• _Task instructions_
Set down word for word the passage of the Stefano Di Battista interview below, starting at "Did you talk" and ending at "with his music?".

• _Given passage_
-=-=-

Stefano Di Battista (Interview): "Ennio Morricone said: 'I'm going to write a song for you now!'"
Updated: May 10, 2021
Stefano Di Battista is one of Italy's most renowned jazz musicians — although it was his move to Paris in the early 1990s that opened the doors for him. The saxophonist has since then performed and recorded with greats such as Michel Petrucciani and Elvin Jones. He has released several recordings as a bandleader, many of them via the famous jazz label Blue Note.
Di Battista's most recent album, "Morricone Stories", interprets the works of one of the best known composers of our time, the late Ennio Morricone. To the Rome born musician, Morricone was not only one of the greatest composers — but also a friend. A friend who wrote a piece of music especially for him — which, titled "Flora", is now one of a dozen tracks on "Morricone Stories".
Hyperlocrian.com spoke to Stefano Di Battista about his friendship with the maestro, as he calls him, his solo career and his work with Michel Petrucciani and Elvin Jones.
Tell me a bit about your relationship to Ennio Morricone – and how it came about that he composed a song for you.
I met Ennio Morricone in 2007, when some friends of mine organized a gala dinner for him after a television prize — a kind of surprise party. On this occasion I got introduced to the maestro. He was very friendly to me, somehow it seemed that he immediately liked me. Maybe it had to do with my history: I come from the periphery of Rome, from a normal family who owns a restaurant. He always could relate to regular people. We started talking and he told me: "Ah, you are Stefano Di Battista – I have heard a lot about you". Later that evening all of a sudden the maestro told me: "So you play the saxophone? I'm going to write a song for you now".
He then took a pen and paper and, in front of all those people, started to write a melody, and then said: "Okay, I'm finished. Now take your saxophone, we're going to play it". I was scared about that, but of course I took my saxophone. He started to play that song. I saw on the sheet that some notes were so high, I was afraid I'd make a mistake. So I decided to play this melody one eighth down. Ennio Morricone stopped me and said "Stefano, maybe you should play one eighth up". I said "Sorry, maestro — I was just trying to save myself". He smiled, and so we played the song. You can see this moment on the internet, there is a video of it.
Would you say it was a friendship between the two of you?
Yes, I would say so. I sometimes called him and asked him to have dinner with me, we spent time together. In the last few years, his health got worse. The last time I called him, I proposed again that we go out and have dinner. He said that he couldn't go out, but suggested that my wife and I come visit him and eat at his bed. I was very blessed to spend time together with him — and he gave me this great opportunity, this music that he gave me. We titled it "Flora", that's my daughter's name. I am so happy to have it.
Did you talk to him about jazz, too?
Sometimes I did. I think the maestro loved jazz. What he didn't like, though, was when people took his music and changed it too much. When they changed the chords for example: he particularly told me he didn't like that. I'm sorry that he can not hear my album. He might have told me: "Stefano! You've changed too much!". Or maybe not, I don't know.
How would you describe his personality?
He was a very nice man, also a very particular person. He loved simple people. Oftentimes, when he went to a gala, he spoke more with the waiters than he did with the mayor. He gave his time to the regular people, you didn't need to be "important" to speak with him. That's the school I want to learn from, that's a good school for life.
Did he know that you planned an album with his music?

-=-=-

• _Listed entries_

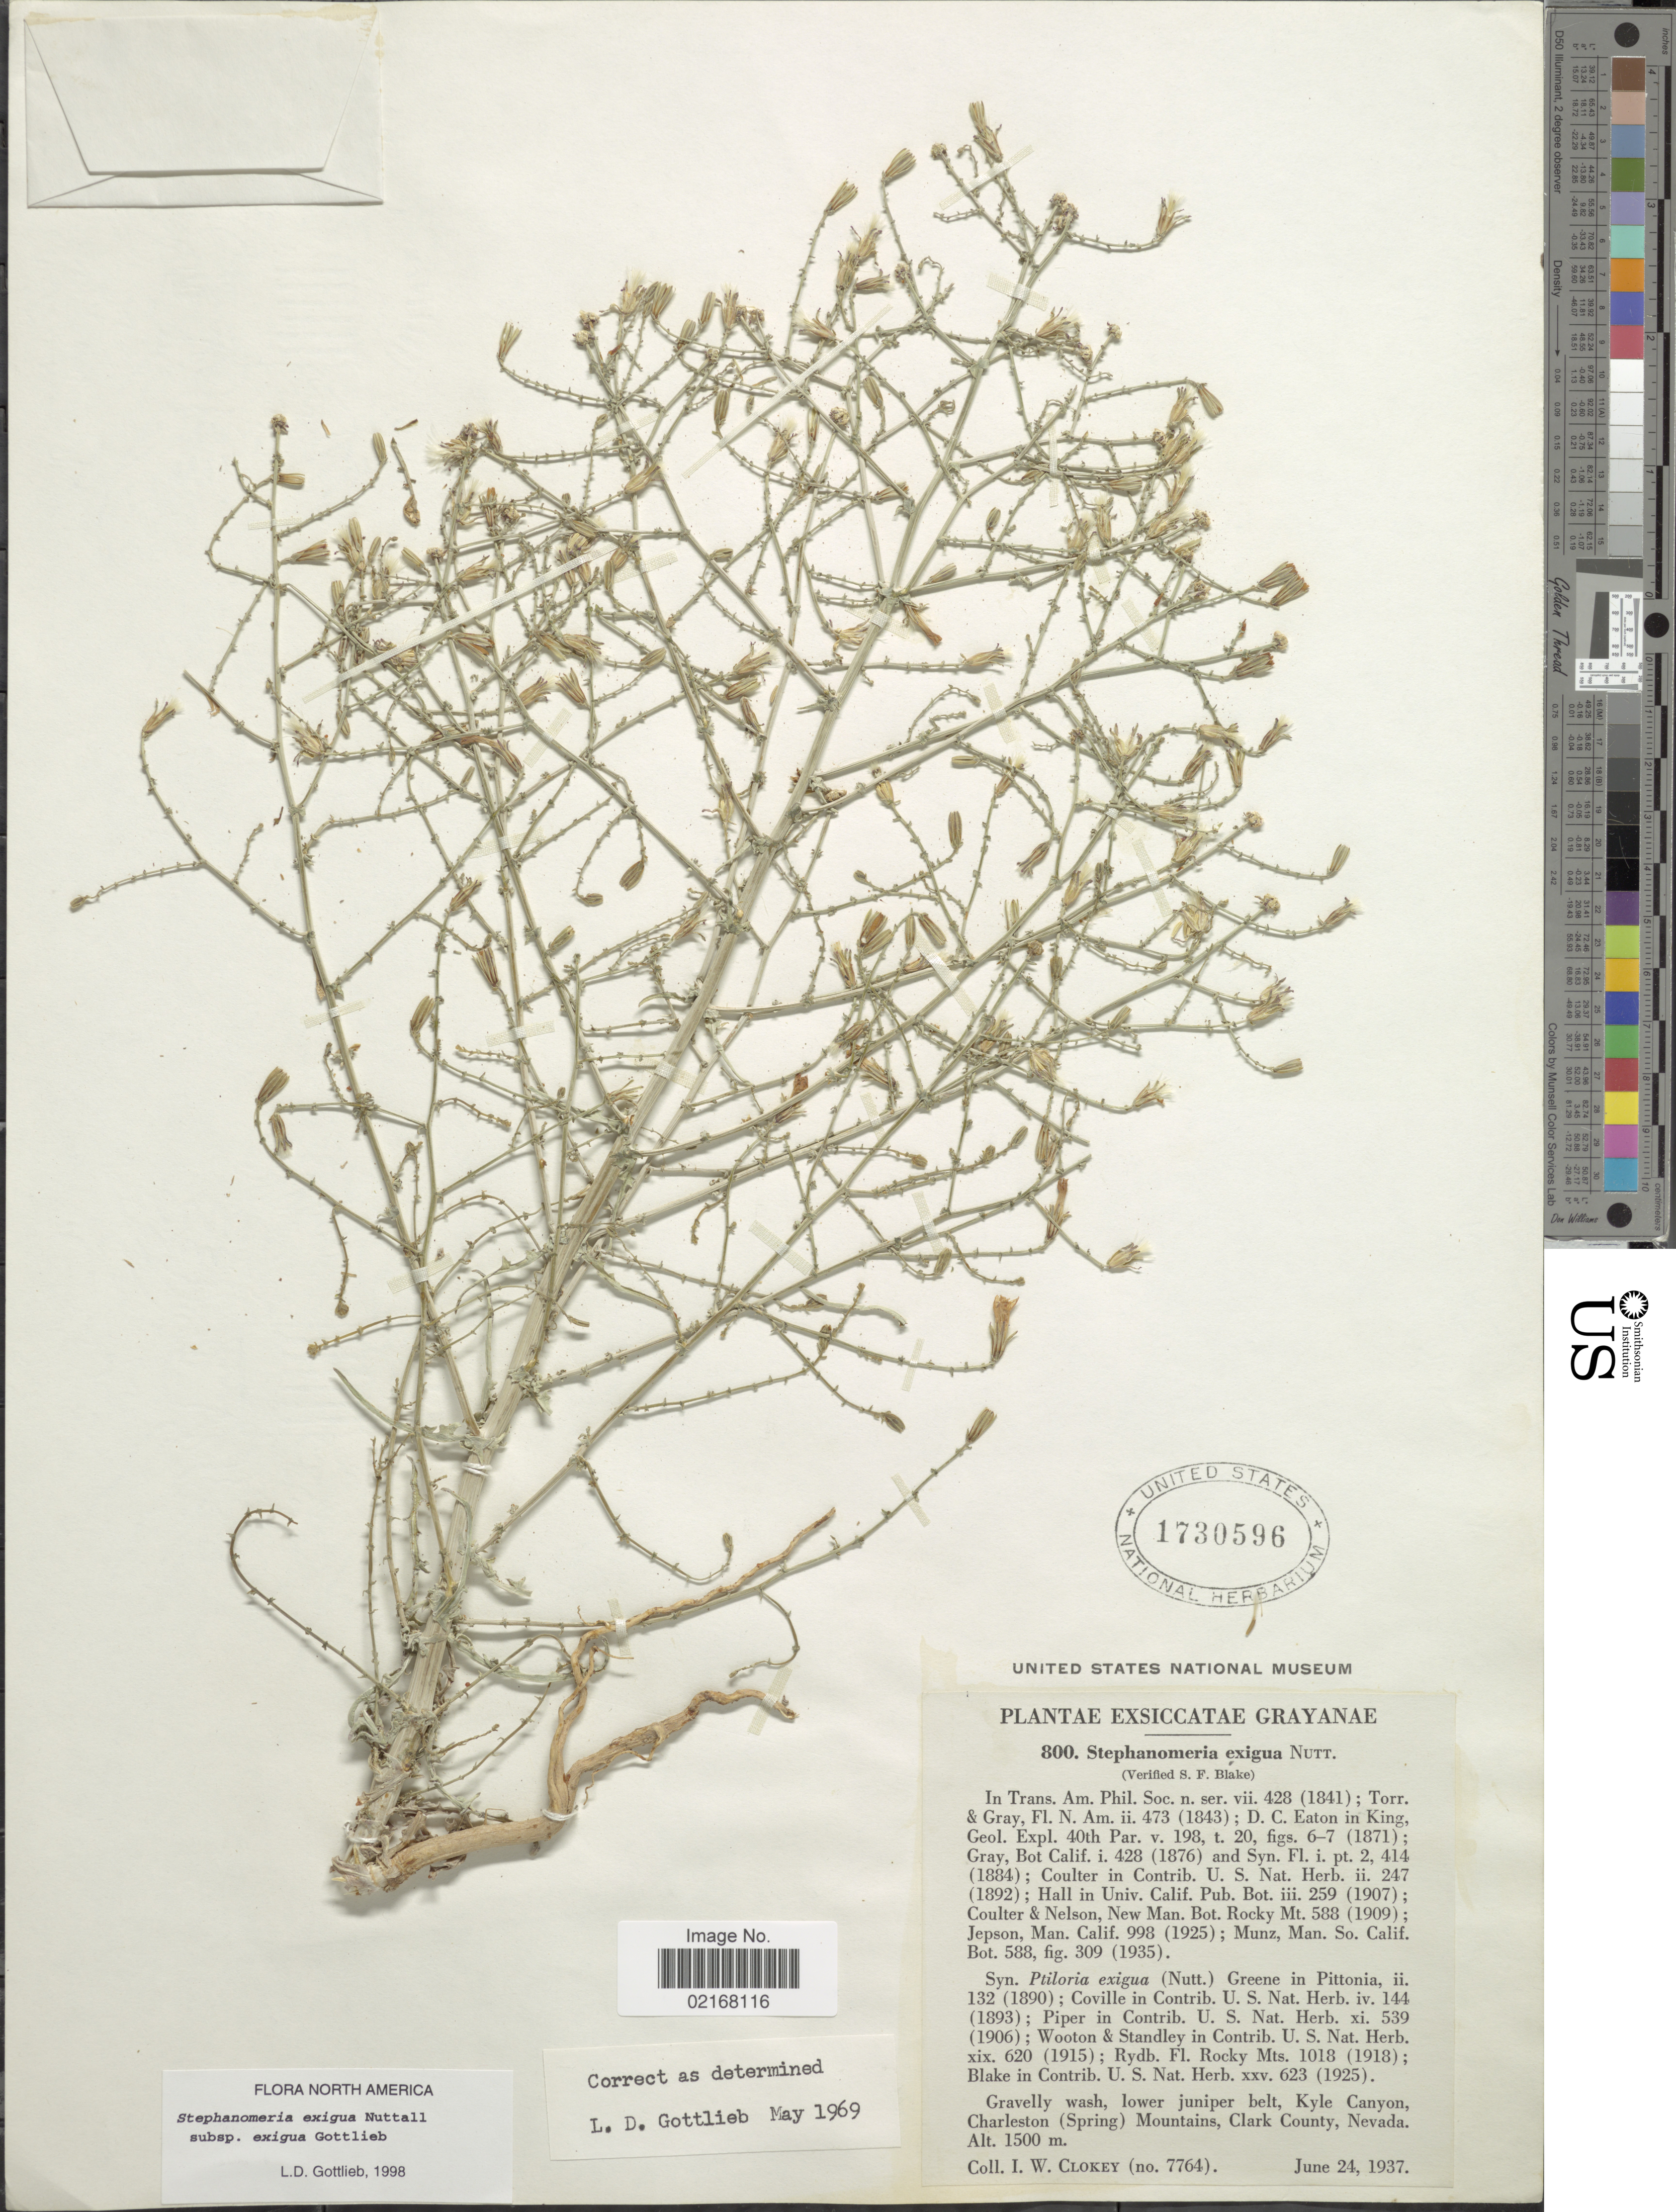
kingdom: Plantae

-=-=-

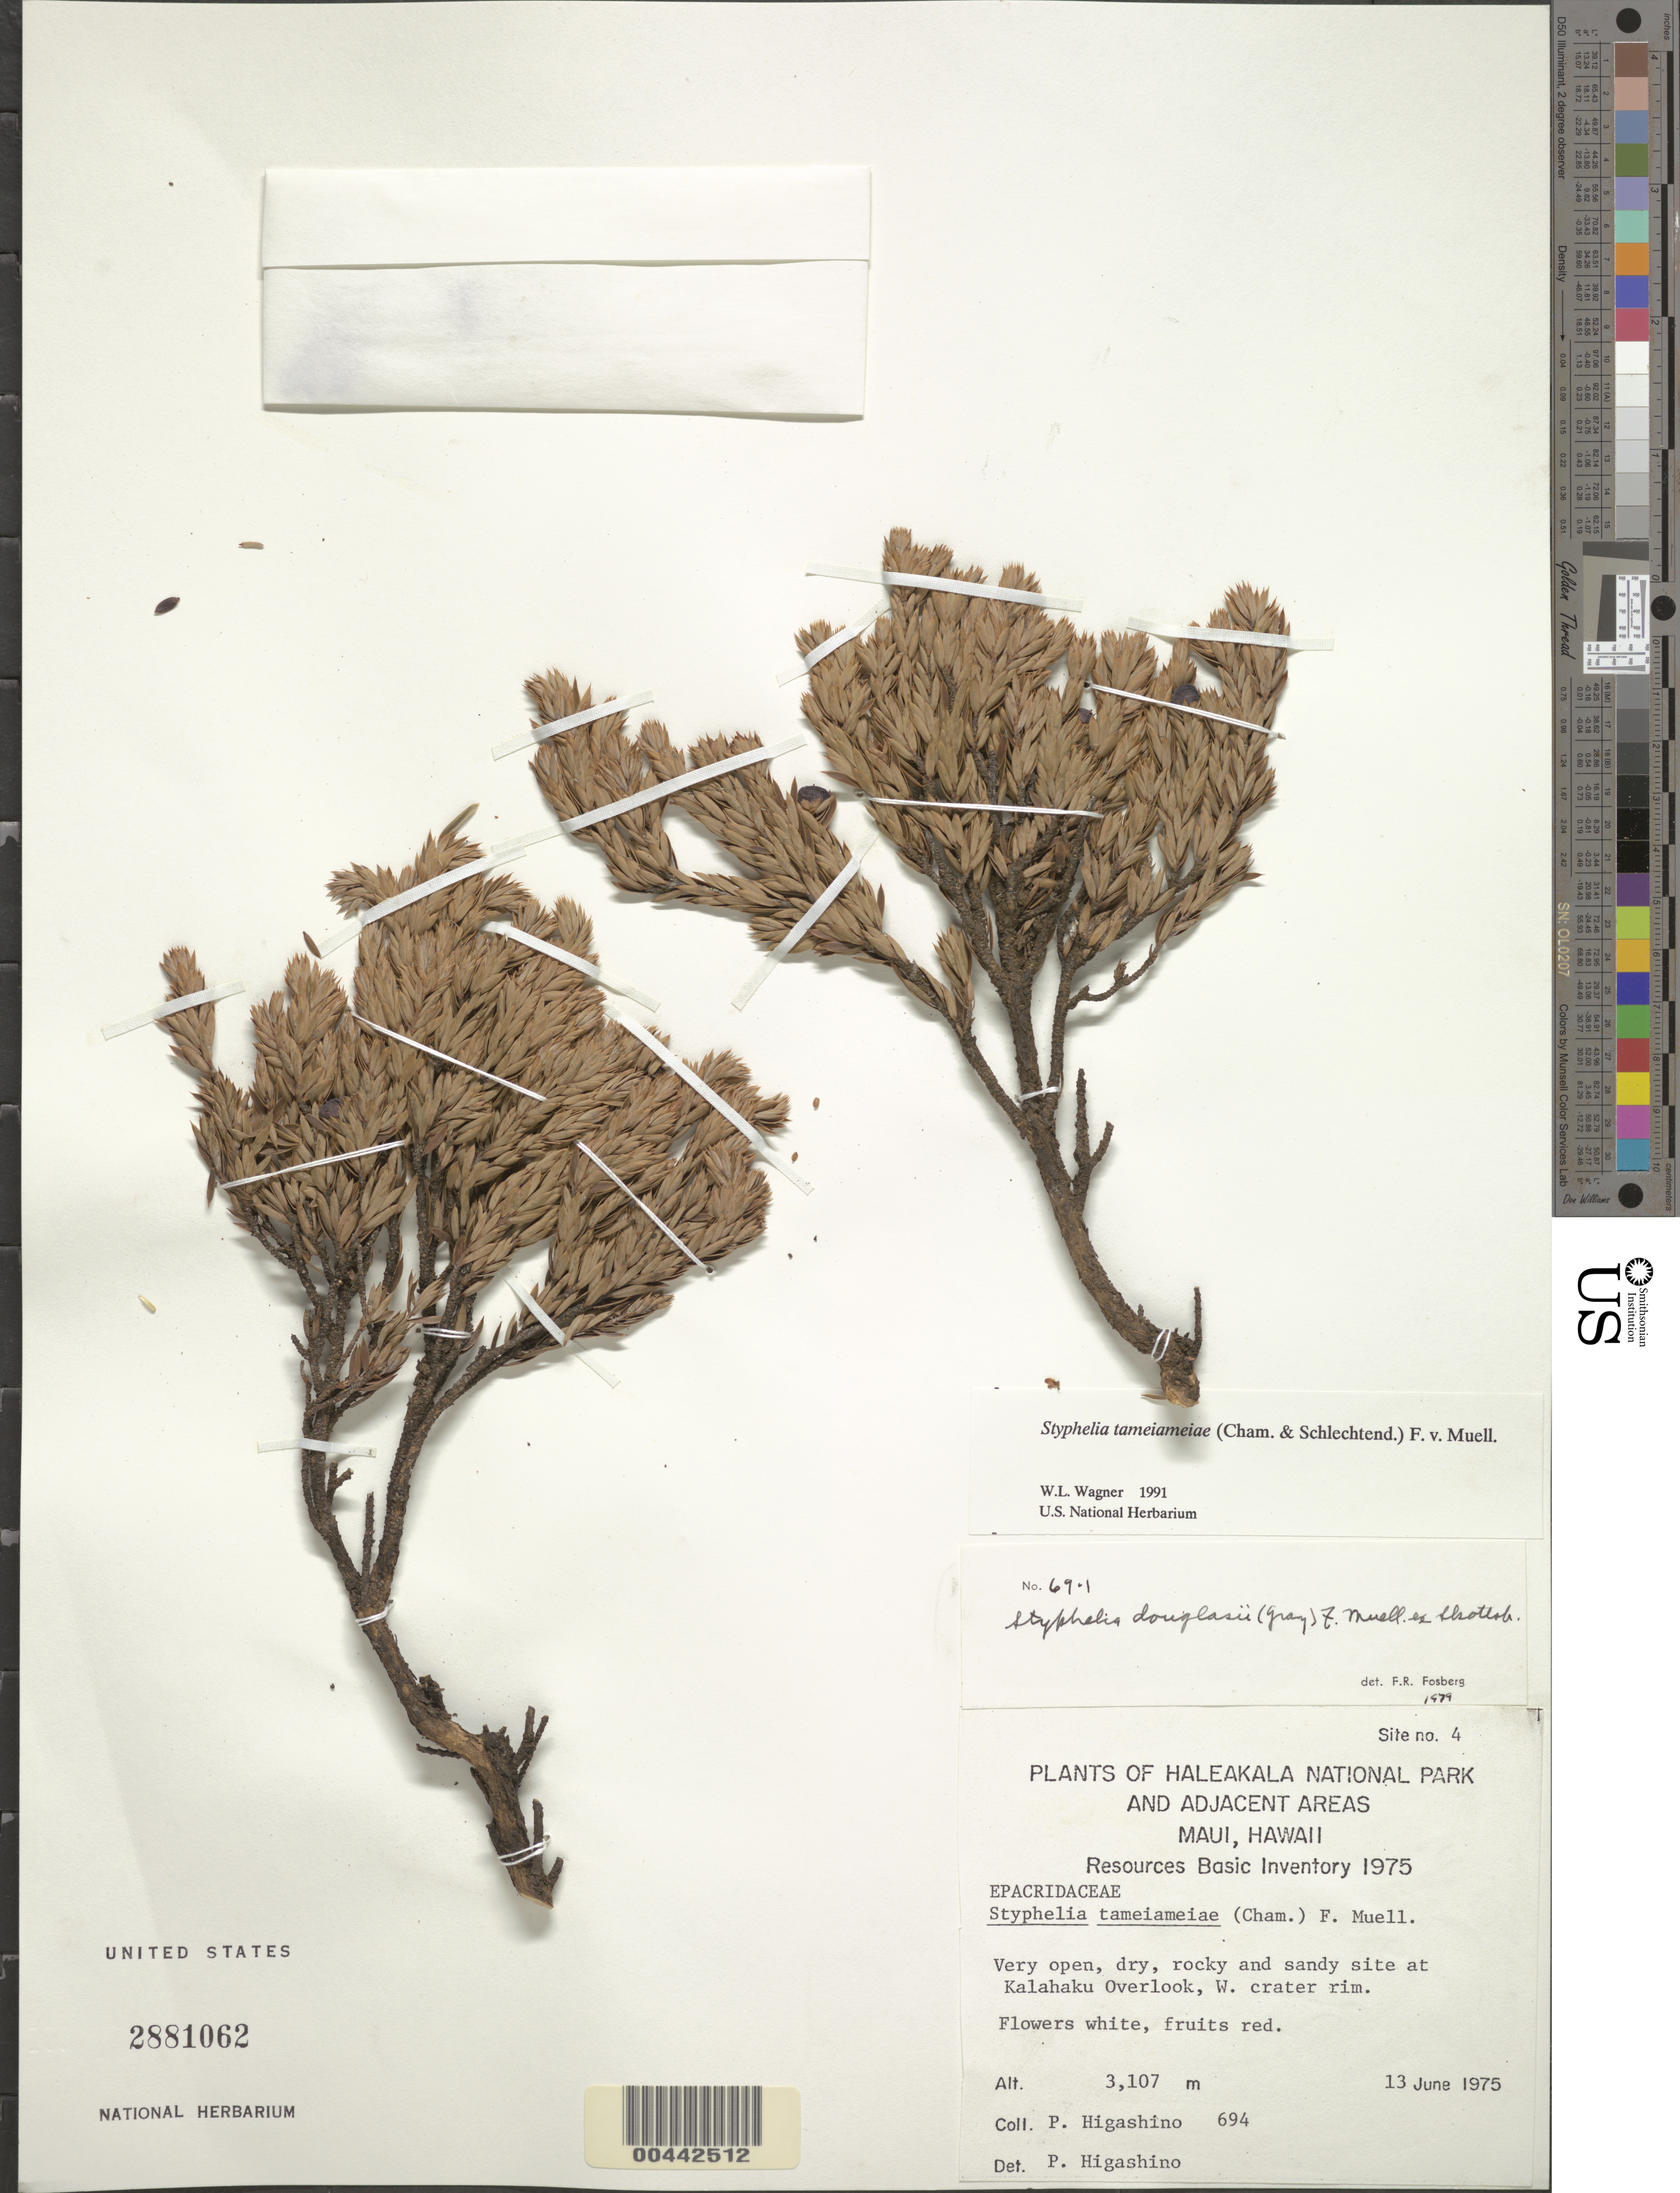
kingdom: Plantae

-=-=-

• _Solution for this problem_
Did you talk to him about jazz, too?
Sometimes I did. I think the maestro loved jazz. What he didn't like, though, was when people took his music and changed it too much. When they changed the chords for example: he particularly told me he didn't like that. I'm sorry that he can not hear my album. He might have told me: "Stefano! You've changed too much!". Or maybe not, I don't know.
How would you describe his personality?
He was a very nice man, also a very particular person. He loved simple people. Oftentimes, when he went to a gala, he spoke more with the waiters than he did with the mayor. He gave his time to the regular people, you didn't need to be "important" to speak with him. That's the school I want to learn from, that's a good school for life.
Did he know that you planned an album with his music?